Medium: Print, Lithograph

Dimensions: H:16.75 x  W:20.75 inches

Date: 1938

Location: IUP Museum Collection


Thomas Hart Benton's Cradling Wheat, 1938, reflects the culture of America's Midwest during the Great Depression.  Although more modern techniques of harvesting wheat were in use around the country at the time, Benton depicted the farmers using old-fashioned manual practices. Anonymous figures bent in labor stand in the forefront of a winding, sloped landscape.  Brimmed hats and shadows hide their faces. This black and white lithograph exudes a more ominous tone than Benton’s painting of the same subject, now in the collection of the Saint Louis Art Museum. While the proportions of the figures juxtaposed against the landscape are not distorted in size, the seemingly rolling background with the bodies bent and flowing with the land seems unnatural.  Rhythm plays a major role in the piece, and the unity of figures and their space reveals the close relationship between the people and their work.  The curves of the tools even follow the wild curvature of the hills, trees, and wheat.  

Rachel Eisenberg


Artist: Edward Chavez

Title: “Sun Dance”

Medium: Print, Woodblock

Dimensions: H: 13 x W: 10 inches

Year: 1975

Location: IUP Museum Collection


Sun Dance is a woodcut print created in 1975, with black and brown ink. There is also white in the negative space that is the color of the paper. The sun would appear to be the focal point because it is large and centered.  Having white paper and black/brown ink creates contrast throughout the print. Since woodcuts can only be done in one color at a time Chavez must have cut two separate wood blocks, one black and one brown, and then applied one on top of another. Woodcuts create a distinctive texture including chatter marks that resemble wood grain. The marks are mostly completely horizontal in the sun and start to angle a bit in the landscape portion, which creates movement for the eyes.  We can clearly recognize the sun but the landscape underneath is more open to interpretation. It appears to either be water or land depending on how one looks at it. This work resembles some images by Max Ernst, a German Surrealist painter, sculptor, graphic artist, such as Red Forest and The Entire City

Another artist one could see a connection with for this piece is Katsushika Hokusai, who is famously known for his Japanese woodblock prints. Although Hokusai’s print work appears much more advanced and colorful that Chavez’s, it may have inspired Chavez. Edward Chavez was born in New Mexico, a landscape of mountains, high plains and desert, which influenced his art and this piece in particular.

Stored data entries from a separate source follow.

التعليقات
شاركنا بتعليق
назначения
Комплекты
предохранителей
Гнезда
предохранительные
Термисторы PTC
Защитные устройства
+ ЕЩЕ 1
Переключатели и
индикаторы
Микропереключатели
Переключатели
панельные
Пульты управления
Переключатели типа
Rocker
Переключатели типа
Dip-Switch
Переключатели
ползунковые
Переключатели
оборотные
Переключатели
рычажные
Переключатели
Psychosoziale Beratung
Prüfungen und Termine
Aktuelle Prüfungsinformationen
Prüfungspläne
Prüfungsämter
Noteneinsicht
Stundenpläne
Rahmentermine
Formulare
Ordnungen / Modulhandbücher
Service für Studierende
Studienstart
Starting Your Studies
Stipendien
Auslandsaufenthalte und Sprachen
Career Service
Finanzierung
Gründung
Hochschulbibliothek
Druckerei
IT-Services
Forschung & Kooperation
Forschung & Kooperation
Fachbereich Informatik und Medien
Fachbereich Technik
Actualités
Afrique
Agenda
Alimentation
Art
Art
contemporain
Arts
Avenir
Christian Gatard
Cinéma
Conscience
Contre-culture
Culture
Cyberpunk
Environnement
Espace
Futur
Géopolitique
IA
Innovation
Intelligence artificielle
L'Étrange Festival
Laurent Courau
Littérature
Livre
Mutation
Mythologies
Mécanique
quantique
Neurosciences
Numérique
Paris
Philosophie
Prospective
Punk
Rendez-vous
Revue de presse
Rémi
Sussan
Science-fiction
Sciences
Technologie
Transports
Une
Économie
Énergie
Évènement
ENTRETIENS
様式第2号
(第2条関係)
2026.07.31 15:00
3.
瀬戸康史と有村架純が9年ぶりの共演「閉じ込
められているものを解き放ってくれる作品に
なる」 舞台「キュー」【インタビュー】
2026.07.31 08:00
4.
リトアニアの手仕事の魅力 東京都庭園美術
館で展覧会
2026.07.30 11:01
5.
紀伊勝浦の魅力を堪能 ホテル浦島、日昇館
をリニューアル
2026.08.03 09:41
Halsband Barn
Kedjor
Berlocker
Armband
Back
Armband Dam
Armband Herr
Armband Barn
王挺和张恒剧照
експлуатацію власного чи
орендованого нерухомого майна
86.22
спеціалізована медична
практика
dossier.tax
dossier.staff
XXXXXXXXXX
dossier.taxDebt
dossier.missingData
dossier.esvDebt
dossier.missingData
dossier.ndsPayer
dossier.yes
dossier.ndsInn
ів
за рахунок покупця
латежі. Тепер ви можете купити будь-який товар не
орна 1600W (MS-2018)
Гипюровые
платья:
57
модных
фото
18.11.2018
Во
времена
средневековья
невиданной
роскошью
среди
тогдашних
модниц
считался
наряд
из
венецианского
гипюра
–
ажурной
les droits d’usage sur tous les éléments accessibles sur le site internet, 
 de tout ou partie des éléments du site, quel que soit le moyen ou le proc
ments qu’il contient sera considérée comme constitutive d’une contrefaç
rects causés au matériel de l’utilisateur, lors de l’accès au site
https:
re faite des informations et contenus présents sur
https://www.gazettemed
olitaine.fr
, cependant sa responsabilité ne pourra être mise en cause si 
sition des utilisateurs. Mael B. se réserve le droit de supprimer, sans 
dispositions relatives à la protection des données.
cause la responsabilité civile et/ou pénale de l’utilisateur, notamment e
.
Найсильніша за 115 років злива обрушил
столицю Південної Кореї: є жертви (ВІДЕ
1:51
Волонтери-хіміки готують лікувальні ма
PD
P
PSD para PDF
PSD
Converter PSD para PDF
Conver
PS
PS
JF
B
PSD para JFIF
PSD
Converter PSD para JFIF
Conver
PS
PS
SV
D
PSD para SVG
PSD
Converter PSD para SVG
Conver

Sun Dance especially is a reminder of the natural beauty found in the New Mexico landscape because of the large sun found in the center, representative of a desert.

Kendalyn Sypolt


Title: Montana Earthquake

Artist: Jon Corbino

Medium: Print, Lithograph

Dimensions: H: 10.25 x W:14.125 inches

Date: 1936

Location: IUP Museums Collection


Jon Corbino’s piece has many aesthetics worth noting in his lithograph. In the lithograph, a scene of chaos emerged from three horses breaking free and are on the loose. The first horse is under reigns while the other two continue to maze through the pillars collapsing. Within the work itself, you can depict a bed frame sliding away from the top floor of this building. Along with the furniture, there are several people sliding from the fall of the building.

On a compositional stand point, the building follows the proper mathematical ratios, the Golden ratio, and has created several layers in the scenery. There is a subtle background, with most of the action taking place in the mid-ground of the lithograph. There is a consistency in shapes the artist used throughout the piece as well as a lack of detail in the character’s faces. There is a consistency is his work with horses.

Jon Corbino’s history with the Works Progress Administration stemmed from his creations of beach paintings exhibited Long Beach, New York. He was contacted to help select artists for the Federal Works Agency and became the assistant chief of Painting and Sculpture under the agency. At this point in time, he helped provide jobs for working artists and created a new way for developing artists to find work and sustain a living. While working for the agency, he focused on paintings of culture found in the Midwest; such as earthquakes, farm culture, and other noteworthy events.